> **Extracted text**

Search engines must comply
India’s relations with global companies of the new economy like social media platforms and those running search engines may be filled with tension.
India’s relations with global companies of the new economy like social media platforms and those running search engines may be filled with tension. However, there is one case in which India speaks with righteous indignation and that is about the likes of Google, Microsoft and Yahoo carrying advertisements for prenatal sex diagnosis tests that are cleverly aimed at Indians. The Supreme Court’s order to web search engines to help observe the letter and spirit of the Pre-Conception and Pre-Natal Diagnostic Techniques Act is quite understandable in view of the difficulties the country has been facing in a male-dominant society that thinks nothing of female foeticide.
There may be various other issues concerning global companies which are clouded by a clash of perceptions regarding liberty and the right to privacy, etc., but in this matter, India’s aims are specifically aimed at containing a national, societal problem. Blocking the common key sentences coming up in the search of such clinics offering sex diagnosis tests as well as giving cues to clients towards illegal abortions should be a simple task.
The skewed sex ratio of the country is worst represented in Haryana which has a child sex ratio of 834 girls to 1,000 boys and 879 females to 1,000 males, according to 2011 census. There are seven other states that rank poorly in child sex ratio with figures under 900 like Punjab (846), J&K (862), Delhi (871), Chandigarh (880), Rajasthan (888), Gujarat (890) and Maharashtra (894) as compared to the national average of 943 females to 1,000 males. Surely, this is of great concern to the country and the least the global tech giants can do is understand the problem and fall in line to cut nefarious sex determination activities and abortions.

> **Record extracts**
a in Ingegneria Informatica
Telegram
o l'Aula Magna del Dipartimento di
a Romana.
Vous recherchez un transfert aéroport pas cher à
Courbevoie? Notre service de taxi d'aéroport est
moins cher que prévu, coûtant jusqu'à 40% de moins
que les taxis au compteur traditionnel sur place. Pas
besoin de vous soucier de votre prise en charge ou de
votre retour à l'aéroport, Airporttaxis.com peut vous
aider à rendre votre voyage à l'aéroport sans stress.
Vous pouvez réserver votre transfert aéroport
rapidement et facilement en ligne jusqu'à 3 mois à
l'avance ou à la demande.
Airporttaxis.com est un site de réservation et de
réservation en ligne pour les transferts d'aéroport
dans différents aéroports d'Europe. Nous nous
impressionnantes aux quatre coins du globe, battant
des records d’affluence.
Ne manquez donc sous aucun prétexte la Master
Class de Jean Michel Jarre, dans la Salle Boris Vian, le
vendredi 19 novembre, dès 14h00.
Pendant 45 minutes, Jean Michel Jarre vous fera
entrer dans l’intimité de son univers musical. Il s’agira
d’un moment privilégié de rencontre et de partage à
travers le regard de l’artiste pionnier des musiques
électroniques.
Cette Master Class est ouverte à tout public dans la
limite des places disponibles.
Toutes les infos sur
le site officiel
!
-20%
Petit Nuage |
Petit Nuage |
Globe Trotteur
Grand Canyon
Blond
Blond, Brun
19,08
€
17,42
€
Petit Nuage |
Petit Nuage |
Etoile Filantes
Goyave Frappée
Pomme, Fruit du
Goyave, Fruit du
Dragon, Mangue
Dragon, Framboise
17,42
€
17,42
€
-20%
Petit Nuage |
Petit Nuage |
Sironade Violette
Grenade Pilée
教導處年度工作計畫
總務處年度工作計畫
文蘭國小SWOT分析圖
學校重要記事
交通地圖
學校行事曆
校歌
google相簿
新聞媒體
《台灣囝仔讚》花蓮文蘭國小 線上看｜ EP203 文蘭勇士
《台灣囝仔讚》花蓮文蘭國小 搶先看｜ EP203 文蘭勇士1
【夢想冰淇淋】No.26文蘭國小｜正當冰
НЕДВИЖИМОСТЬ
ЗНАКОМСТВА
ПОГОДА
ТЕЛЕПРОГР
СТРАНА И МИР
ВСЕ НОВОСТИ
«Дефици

> **What to do**
Print the passage of the search engines editorial from "There may be" to "a simple task." word for word. The material is not needed for this exercise.

> **Answer area**
There may be various other issues concerning global companies which are clouded by a clash of perceptions regarding liberty and the right to privacy, etc., but in this matter, India’s aims are specifically aimed at containing a national, societal problem. Blocking the common key sentences coming up in the search of such clinics offering sex diagnosis tests as well as giving cues to clients towards illegal abortions should be a simple task.